Читаем Дневник братьев Гонкур полностью

Вечером, в ресторане, я был мучительно взволнован. Гарсон подает брату полоскательницу. Тот с нею неловко обращается. Неловкость его была не так важна, но на нас глядели, и я сказал ему с некоторым нетерпением: «Мой друг, будь же поосторожнее, нам никуда нельзя будет ходить». И тут он принимается плакать, говоря: «Я не виноват, я не виноват!» – и дрожащая рука его судорожно хватается за мою, лежащую на столе. «Я не виноват, – повторяет он, – я знаю, как огорчаю тебя, но я часто хочу и не могу!» И его рука сжимает мою, и его «прости» берет меня за душу. Тогда мы принимаемся плакать уже оба, закрываясь салфетками, к удивлению других обедающих.

Да, повторяю: если бы Бог хотел, чтобы он умер, как умирают все, у меня, может быть, и хватило бы мужества перенести это, но дать ему умирать понемногу, с каждым днем отнимая у него всё, что составляло мою гордость, – это выше моих сил.

_СПИСОК ЗАПИСЕЙ_:

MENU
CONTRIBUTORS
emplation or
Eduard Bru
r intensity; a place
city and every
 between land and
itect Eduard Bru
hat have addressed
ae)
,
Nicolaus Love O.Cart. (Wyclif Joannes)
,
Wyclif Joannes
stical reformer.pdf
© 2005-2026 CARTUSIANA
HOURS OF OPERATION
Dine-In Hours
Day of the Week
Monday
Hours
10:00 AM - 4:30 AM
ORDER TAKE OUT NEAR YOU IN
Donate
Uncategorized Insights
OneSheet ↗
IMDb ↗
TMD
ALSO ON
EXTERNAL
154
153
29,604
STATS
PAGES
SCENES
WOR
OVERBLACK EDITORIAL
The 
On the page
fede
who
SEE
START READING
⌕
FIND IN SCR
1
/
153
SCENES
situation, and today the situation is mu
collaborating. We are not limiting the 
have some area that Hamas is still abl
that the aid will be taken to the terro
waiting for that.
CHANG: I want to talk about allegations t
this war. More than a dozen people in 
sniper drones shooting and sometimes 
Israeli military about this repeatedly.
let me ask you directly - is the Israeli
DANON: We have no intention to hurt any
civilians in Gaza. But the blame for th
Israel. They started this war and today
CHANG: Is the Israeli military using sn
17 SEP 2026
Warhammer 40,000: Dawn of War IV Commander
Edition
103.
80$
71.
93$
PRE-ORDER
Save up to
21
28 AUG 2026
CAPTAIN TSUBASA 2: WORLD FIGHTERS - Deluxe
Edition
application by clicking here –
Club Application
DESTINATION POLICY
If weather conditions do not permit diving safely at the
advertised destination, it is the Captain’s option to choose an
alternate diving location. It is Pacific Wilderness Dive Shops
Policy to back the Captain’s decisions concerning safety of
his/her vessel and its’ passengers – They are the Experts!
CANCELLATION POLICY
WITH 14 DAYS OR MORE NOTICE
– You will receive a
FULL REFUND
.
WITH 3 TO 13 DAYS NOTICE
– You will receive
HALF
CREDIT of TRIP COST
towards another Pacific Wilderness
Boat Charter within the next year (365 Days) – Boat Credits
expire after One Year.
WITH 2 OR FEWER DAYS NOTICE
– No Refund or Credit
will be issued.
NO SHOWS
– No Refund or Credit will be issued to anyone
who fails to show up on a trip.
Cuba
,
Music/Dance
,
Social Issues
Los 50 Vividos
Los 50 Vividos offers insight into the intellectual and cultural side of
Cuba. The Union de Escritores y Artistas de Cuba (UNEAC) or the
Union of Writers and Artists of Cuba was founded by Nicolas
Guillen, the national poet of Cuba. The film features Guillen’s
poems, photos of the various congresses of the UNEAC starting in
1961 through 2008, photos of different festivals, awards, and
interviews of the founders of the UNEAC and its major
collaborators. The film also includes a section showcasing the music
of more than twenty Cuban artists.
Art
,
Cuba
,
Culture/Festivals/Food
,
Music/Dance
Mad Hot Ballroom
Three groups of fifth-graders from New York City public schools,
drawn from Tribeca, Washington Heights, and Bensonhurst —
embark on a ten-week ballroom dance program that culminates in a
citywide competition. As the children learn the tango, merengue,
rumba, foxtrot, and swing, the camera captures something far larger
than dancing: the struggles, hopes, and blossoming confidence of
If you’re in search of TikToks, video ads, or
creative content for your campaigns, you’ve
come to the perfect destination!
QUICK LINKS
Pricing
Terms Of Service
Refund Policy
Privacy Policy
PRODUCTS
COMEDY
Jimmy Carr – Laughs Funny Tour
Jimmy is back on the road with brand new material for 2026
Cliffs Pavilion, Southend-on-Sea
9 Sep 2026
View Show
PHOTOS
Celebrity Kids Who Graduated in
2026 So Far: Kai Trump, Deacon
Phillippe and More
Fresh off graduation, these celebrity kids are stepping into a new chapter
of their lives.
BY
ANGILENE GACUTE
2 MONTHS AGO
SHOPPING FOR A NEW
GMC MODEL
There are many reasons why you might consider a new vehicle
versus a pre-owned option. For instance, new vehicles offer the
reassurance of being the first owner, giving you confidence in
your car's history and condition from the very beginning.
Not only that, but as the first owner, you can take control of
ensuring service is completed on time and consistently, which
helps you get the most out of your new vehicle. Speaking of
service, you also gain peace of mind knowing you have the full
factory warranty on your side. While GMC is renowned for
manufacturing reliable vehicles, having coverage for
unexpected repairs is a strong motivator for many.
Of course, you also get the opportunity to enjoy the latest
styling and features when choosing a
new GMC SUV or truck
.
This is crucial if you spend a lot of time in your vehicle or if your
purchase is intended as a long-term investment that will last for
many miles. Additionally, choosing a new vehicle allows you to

_УСЛОВИЕ ЗАДАНИЯ_: Пожалуйста, процитируйте отрывок из дневника братьев Гонкур, начиная со слов «Да, повторяю: если» и заканчивая словами «выше моих сил.».

_РЕШЕНИЕ УПРАЖНЕНИЯ_:
Да, повторяю: если бы Бог хотел, чтобы он умер, как умирают все, у меня, может быть, и хватило бы мужества перенести это, но дать ему умирать понемногу, с каждым днем отнимая у него всё, что составляло мою гордость, – это выше моих сил.